→ Data to use:
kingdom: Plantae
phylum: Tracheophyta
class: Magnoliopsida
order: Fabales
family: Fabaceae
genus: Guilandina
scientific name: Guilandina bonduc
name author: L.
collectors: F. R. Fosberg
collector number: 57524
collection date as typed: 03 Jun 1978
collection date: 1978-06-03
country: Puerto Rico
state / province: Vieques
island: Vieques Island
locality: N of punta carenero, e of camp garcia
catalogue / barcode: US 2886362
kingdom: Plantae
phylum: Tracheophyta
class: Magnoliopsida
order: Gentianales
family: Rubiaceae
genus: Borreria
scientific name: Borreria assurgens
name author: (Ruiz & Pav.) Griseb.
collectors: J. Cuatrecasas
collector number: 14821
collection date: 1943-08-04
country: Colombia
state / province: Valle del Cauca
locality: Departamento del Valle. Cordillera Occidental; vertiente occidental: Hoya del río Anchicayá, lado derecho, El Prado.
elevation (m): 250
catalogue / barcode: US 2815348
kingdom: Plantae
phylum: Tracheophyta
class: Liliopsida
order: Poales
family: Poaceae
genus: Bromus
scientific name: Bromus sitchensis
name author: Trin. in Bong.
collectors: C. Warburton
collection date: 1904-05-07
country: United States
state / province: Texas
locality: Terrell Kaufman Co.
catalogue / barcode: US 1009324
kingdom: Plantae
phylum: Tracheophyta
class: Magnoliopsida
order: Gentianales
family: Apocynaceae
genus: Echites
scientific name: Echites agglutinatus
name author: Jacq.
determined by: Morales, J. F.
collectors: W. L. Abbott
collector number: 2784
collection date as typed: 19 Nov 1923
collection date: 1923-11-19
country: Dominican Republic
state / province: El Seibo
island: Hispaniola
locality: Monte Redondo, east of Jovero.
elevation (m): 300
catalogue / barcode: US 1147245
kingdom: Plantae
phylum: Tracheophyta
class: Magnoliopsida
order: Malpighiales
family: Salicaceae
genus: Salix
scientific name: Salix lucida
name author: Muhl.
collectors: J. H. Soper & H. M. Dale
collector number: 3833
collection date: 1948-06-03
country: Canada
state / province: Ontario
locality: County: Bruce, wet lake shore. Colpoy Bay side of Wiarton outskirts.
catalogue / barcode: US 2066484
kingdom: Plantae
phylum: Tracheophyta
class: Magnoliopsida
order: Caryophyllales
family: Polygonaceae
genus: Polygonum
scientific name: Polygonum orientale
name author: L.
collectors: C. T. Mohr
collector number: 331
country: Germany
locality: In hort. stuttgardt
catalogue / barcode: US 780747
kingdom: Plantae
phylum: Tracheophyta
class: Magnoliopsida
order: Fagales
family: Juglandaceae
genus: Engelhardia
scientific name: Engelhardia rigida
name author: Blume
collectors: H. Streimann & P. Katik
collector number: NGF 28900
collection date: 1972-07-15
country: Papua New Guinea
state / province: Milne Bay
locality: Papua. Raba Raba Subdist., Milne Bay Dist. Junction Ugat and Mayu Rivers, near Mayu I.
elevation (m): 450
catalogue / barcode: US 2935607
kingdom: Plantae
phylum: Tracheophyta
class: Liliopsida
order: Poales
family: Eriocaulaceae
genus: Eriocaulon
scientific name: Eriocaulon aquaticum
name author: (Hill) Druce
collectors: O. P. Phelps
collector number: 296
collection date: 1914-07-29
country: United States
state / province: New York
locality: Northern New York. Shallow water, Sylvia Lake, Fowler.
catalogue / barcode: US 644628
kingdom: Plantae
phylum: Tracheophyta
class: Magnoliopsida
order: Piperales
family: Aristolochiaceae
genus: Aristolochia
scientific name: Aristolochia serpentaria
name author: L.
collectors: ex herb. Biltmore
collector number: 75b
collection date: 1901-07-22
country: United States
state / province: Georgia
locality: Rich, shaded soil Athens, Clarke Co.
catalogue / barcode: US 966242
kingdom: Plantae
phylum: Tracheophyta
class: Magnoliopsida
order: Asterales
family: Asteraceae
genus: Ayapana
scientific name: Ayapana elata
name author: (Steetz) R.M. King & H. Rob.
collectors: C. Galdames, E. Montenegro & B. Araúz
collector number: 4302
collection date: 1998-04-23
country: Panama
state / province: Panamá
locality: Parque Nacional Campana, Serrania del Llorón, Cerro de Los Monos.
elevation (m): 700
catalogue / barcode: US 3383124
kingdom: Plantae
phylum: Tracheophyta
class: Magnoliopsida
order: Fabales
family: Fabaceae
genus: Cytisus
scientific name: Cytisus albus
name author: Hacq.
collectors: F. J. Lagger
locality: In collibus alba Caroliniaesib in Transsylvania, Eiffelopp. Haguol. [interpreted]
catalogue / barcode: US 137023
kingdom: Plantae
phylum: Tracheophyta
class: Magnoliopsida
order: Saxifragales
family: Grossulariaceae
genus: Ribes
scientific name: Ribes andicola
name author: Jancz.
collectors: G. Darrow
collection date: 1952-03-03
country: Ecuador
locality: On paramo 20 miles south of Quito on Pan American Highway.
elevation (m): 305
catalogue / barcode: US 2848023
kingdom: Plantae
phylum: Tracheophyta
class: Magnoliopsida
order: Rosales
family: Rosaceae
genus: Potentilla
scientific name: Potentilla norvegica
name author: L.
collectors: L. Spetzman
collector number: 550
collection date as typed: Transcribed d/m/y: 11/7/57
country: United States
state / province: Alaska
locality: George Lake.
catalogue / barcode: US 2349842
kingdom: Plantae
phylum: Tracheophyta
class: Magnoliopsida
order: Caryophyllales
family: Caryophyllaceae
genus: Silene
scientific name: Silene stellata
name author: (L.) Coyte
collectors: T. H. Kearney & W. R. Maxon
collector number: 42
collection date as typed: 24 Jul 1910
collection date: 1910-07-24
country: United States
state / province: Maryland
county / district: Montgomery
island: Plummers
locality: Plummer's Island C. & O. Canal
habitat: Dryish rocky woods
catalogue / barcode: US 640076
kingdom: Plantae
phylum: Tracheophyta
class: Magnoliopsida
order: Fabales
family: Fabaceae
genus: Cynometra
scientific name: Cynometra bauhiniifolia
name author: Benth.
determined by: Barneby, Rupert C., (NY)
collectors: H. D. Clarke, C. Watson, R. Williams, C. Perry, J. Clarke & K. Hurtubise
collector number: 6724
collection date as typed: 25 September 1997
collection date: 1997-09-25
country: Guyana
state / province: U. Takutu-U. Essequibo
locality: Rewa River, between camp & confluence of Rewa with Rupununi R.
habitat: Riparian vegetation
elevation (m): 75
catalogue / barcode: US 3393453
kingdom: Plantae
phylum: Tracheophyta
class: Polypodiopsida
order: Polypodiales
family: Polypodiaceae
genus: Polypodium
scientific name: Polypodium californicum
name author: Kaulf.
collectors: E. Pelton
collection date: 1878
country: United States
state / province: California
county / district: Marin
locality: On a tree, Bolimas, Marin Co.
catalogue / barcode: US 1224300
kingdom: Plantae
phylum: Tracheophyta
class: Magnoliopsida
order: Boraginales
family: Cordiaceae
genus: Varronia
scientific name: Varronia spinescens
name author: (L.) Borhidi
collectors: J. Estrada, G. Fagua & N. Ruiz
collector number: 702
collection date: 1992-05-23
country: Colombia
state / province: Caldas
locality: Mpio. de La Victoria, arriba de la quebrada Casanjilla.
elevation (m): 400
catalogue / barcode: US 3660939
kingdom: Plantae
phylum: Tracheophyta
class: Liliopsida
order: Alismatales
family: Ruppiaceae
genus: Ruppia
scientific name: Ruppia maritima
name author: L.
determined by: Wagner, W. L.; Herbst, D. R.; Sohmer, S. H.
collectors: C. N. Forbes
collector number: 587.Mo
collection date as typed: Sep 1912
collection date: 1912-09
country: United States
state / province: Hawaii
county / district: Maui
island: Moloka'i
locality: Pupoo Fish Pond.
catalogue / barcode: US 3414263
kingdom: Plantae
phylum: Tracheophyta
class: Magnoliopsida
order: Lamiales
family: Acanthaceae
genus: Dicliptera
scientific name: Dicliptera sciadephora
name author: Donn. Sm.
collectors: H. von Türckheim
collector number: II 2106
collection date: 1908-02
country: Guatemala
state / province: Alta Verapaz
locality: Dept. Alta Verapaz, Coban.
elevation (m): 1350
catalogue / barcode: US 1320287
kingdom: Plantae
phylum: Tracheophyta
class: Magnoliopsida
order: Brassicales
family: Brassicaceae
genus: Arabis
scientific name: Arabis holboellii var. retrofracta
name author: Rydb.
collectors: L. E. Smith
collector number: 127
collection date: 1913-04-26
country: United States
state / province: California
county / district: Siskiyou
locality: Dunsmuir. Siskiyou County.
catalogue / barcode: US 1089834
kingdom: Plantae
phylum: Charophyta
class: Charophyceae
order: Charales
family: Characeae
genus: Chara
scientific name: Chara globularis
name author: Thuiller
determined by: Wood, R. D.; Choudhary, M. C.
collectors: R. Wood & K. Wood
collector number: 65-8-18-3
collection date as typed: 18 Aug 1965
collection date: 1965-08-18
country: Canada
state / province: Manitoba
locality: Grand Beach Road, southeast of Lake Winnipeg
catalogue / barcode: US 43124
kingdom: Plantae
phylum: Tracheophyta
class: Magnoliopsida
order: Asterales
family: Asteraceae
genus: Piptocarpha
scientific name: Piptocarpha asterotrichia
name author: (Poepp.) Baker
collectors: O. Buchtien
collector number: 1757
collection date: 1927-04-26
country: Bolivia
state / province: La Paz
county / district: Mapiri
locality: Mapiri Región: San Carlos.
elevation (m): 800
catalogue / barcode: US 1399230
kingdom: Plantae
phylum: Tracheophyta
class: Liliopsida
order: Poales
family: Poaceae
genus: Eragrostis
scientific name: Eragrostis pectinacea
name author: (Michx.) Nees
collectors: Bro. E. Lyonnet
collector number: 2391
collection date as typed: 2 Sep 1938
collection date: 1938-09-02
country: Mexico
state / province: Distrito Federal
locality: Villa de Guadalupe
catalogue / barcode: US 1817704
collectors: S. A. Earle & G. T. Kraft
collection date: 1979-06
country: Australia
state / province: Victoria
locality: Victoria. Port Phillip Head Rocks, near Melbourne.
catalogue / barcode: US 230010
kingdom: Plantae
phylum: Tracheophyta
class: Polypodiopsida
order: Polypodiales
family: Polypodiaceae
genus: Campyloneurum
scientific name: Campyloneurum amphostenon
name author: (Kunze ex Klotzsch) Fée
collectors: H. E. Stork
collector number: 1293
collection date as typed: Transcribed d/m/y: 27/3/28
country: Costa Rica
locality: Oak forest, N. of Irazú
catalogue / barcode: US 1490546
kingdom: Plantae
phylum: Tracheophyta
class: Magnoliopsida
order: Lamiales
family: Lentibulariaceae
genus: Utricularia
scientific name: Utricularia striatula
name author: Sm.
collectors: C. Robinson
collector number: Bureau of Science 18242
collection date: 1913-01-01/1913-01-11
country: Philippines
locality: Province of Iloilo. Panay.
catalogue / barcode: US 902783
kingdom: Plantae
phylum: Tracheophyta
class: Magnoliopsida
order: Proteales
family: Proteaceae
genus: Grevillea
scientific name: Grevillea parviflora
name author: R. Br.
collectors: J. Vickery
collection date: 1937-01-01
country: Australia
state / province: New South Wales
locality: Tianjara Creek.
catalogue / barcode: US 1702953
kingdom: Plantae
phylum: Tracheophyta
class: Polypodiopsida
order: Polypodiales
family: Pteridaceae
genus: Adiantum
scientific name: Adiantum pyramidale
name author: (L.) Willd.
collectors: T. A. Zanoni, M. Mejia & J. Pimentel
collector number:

→ Directions for this task: Transcribe the lines of the material above, starting at the line containing "scientific name: Silene stellata" and ending at the line containing "elevation (m): 75", with both included.

→ Result of the exercise:
scientific name: Silene stellata
name author: (L.) Coyte
collectors: T. H. Kearney & W. R. Maxon
collector number: 42
collection date as typed: 24 Jul 1910
collection date: 1910-07-24
country: United States
state / province: Maryland
county / district: Montgomery
island: Plummers
locality: Plummer's Island C. & O. Canal
habitat: Dryish rocky woods
catalogue / barcode: US 640076
kingdom: Plantae
phylum: Tracheophyta
class: Magnoliopsida
order: Fabales
family: Fabaceae
genus: Cynometra
scientific name: Cynometra bauhiniifolia
name author: Benth.
determined by: Barneby, Rupert C., (NY)
collectors: H. D. Clarke, C. Watson, R. Williams, C. Perry, J. Clarke & K. Hurtubise
collector number: 6724
collection date as typed: 25 September 1997
collection date: 1997-09-25
country: Guyana
state / province: U. Takutu-U. Essequibo
locality: Rewa River, between camp & confluence of Rewa with Rupununi R.
habitat: Riparian vegetation
elevation (m): 75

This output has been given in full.